Раз я стоял у калитки: вижу, из-за угла повертывает в наш переулок телега в одну лошадь, нагруженная ружьями; при ней солдат и знакомый, ходивший часто к капитану Савини видный, чрезвычайно большого роста молодой человек, который меня всегда ласкал. Лишь только поравнялся он с нашим домом, слышу, с противоположной стороны раздался крик, и человек 7–8 мужиков бросились на него: одни вцепились ему в волосы, другие стали бить; наконец, один выхватил из телеги ружье и, поражая прикладом прямо в лицо, потому что голову загнули ему назад, несколькими ударами сбил его с ног. Несчастный облился кровью, но не упал совсем, а сел, уперши руки в землю назад. Еще удар или два окончательно свалили его навзничь. Толпа схватила лошадь с телегой и скрылась; остался только один, который стал обирать убитого. Можно себе представить, какой страх нагнал на всех нас этот случай. Думали, что неприятели не совсем еще ушли, воротятся еще, и ну как увидят перед нашим домом убитого товарища!
В числе соседей наших был один чиновник, старик, но еще свежий и исполин ростом и силой. Перед неприятелем нельзя было в нем заподозрить храброго человека: когда они в первый раз застучались к ним в ворота, то он прежде всех бросился в сарай и велел дочери своей, девушке лет 20, накрыть себя кадкою, каковое распоряжение, впрочем, не состоялось, вероятно, по недостаточной вместимости кадки для корпуленции почтенного родителя.
Но тут, когда пришлось иметь дело с земляком, он ни на минуту не задумался; прямо подошел к оставшемуся мужику, схватил его, не говоря ни слова, за волосы, оттрепал так, что тот едва успевал ногами перебирать за его взмахами направо и налево, потом, ругнув как следует и заушив в заключение приличным образом, закричал, чтобы он тотчас же оттащил тело дальше от дому. «Сейчас, родимый, дай только разуться, полегче будет». — «Ну, живей же!» Мужик разом скинул лапти и онучи, схватил их в руки и такого дал стрекача, что только его и видели. А несчастный все еще был жив и по временам приподнимал обезображенную голову, лежавшую в кровавой луже. Уж не знаю, кто оттащил его в канаву, в соседний переулок.

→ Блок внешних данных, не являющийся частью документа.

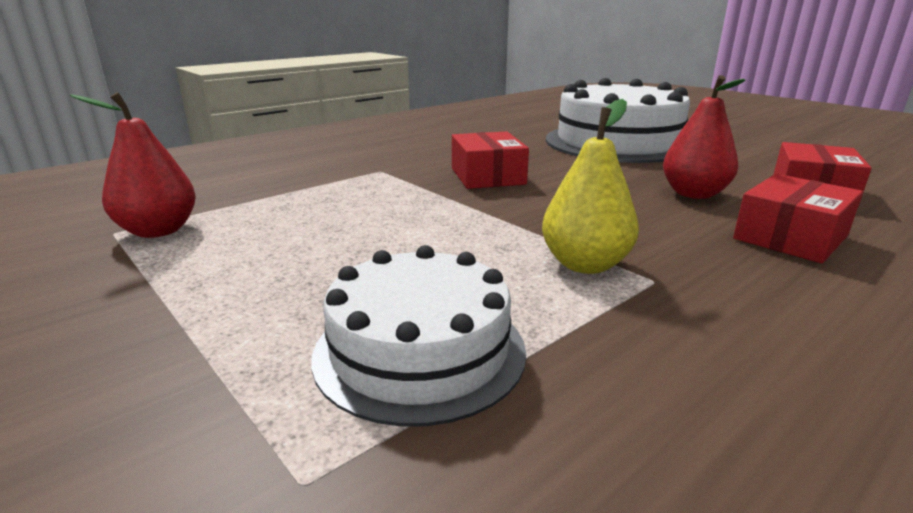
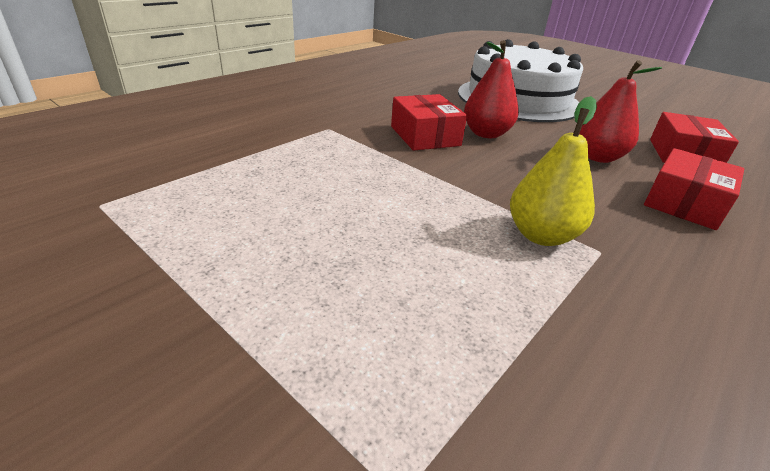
camera: 10 degrees left, 10 degrees up
(158, 231) = (145, 202): red pear -> red pear (486, 134)
(419, 351) = (442, 337): white cake -> none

Еще помню случай в этот же день и вскоре после того. В числе приходивших к нашим постояльцам земляков их был один молодой итальянец лет 18, Ферри, племянник какого-то из известных в то время кардиналов — очень веселый и добродушный. Мы все любили его; хотя он кроме итальянского языка не знал другого, но на походах успел нахвататься разных немецких, польских и русских слов и целых фраз, которые умел как-то особенным образом употреблять в разговорах с нами, описывая комически разные случаи, бывшие с ним в походах и сражениях, и всегда подтрунивая над храбростью своих товарищей и над своею собственной особенно.